I'm not diminishing Bell Labs nor anybody there, it was a lot of smart people.
> as part of the radar effort
Something I've been curious about and thought I'd ask the room here since it was mentioned.
It seems to me that "the radar effort" was very significant, almost Manhattan Project levels itself. In every book about scientists in WW2 or the atomic bomb that I've read, it seemed everyone had a friend "working on radar" or various scientist weren't available to work on the bomb because they were, again, "working on radar."
Was this true or just something I'm overanalyzing?
4 replies →
Thank you so much for this detailed dive! I appreciate it!
Is there a particular primary source that you recommend?
In the spirit of wartime cooperation is putting it nicely.
The magnetron was one of several technologies that the UK transferred to the USA in order to secure assistance in the war effort.
https://en.m.wikipedia.org/wiki/Tizard_Mission
>...putting it nicely.
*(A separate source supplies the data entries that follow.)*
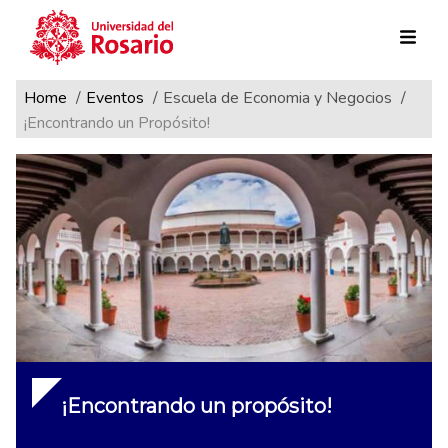
Ruta de navegación
Pasar al contenido principal
Home
Eventos
Escuela de Economia y Negocios
¡Encontrando un Propósito!
¡Encontrando un propósito!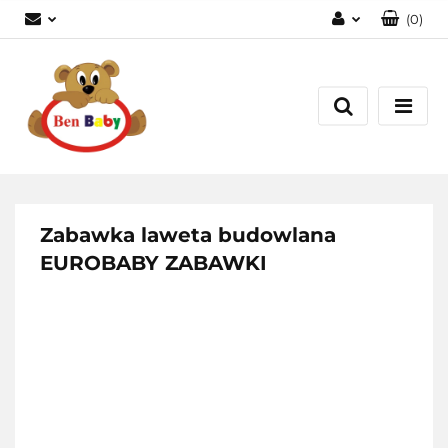
(
0
)
Zaloguj się
Zarejestruj się
Dodaj zgłoszenie
Zgody cookies
Zabawka laweta budowlana
EUROBABY ZABAWKI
The magnetron was one of several technologies that the UK transferred to the USA in order to secure assistance in the war effort.
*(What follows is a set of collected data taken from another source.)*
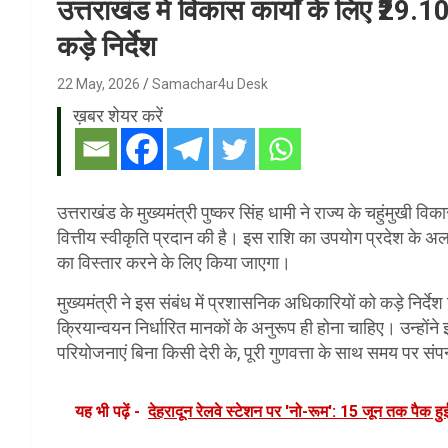
उत्तराखंड में विकास कार्यों के लिए ₹29.1
कड़े निर्देश
22 May, 2026
Samachar4u Desk
ख़बर शेयर करें
उत्तराखंड के मुख्यमंत्री पुष्कर सिंह धामी ने राज्य के चहुंमुखी 
वित्तीय स्वीकृति प्रदान की है। इस राशि का उपयोग प्रदेश के 
का विस्तार करने के लिए किया जाएगा।
मुख्यमंत्री ने इस संबंध में प्रशासनिक अधिकारियों को कड़े निर
क्रियान्वयन निर्धारित मानकों के अनुरूप ही होना चाहिए। उन्होंन
परियोजनाएं बिना किसी देरी के, पूरी गुणवत्ता के साथ समय पर 
यह भी पढ़ें -
देहरादून रेलवे स्टेशन पर 'नो-रूम': 15 जून तक पैक हुईं लं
how is that not in the spirit of wartime cooperation? with spirited cooperation, each side contributes in order to get what they want from cooperation
if you want more nuance, the American administration, completely upper class https://oldlifemagazine.com/look-magazine-april-12-1949-fran... was 100% behind helping the UK and got the job done, but we have a political system that has to respond to the common people, and just as the English labour party has never thought "oh, what can we do to help the US?", neither has the American populace in reverse, on top of the traditional American individualism and revulsion toward European monarchical and imperial wars.
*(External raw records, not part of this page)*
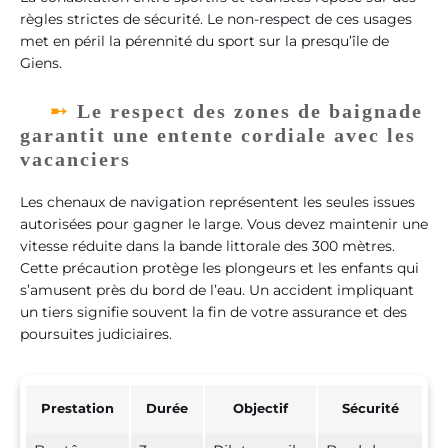
règles strictes de sécurité. Le non-respect de ces usages
met en péril la pérennité du sport sur la presqu’île de
Giens.
Le respect des zones de baignade
garantit une entente cordiale avec les
vacanciers
Les chenaux de navigation représentent les seules issues
autorisées pour gagner le large. Vous devez maintenir une
vitesse réduite dans la bande littorale des 300 mètres.
Cette précaution protège les plongeurs et les enfants qui
s’amusent près du bord de l’eau. Un accident impliquant
un tiers signifie souvent la fin de votre assurance et des
poursuites judiciaires.
Prestation
Durée
Objectif
Sécurité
Difference is, we don't bitch about it.
Britain is completely entitled to be proud of its absolute grit, prowess, and determination wrt the second world war, but the US did right by them too. America was already on the rise, but not entirely self-confident (that had begun wrt WWI but had not become a birthright till after WWII.) We didn't have a 19th century empire that collapsed (although we were in certain respects a self-contained 19th century western empire), and we were perfectly positioned (geography, population, GDP, English Common Law legal system plus bill of rights, but lacking other tired old ideas about class) to assume the mantles not only of British hegemony, but also French, German, Dutch, Belgian and the other "imperial thrones" that were now unoccupied. it was to our benefit but it was not "our fault" or even "our doing"
It was business, that's all. Just like the demand that the UK dismantle it's worldwide trade networks was business and plenty of other examples that set the US up to become the global power.
There's no problem with that at all, it's what every power has had to do in order to reach that status throughout history. I was just calling out that it was primarily a transaction.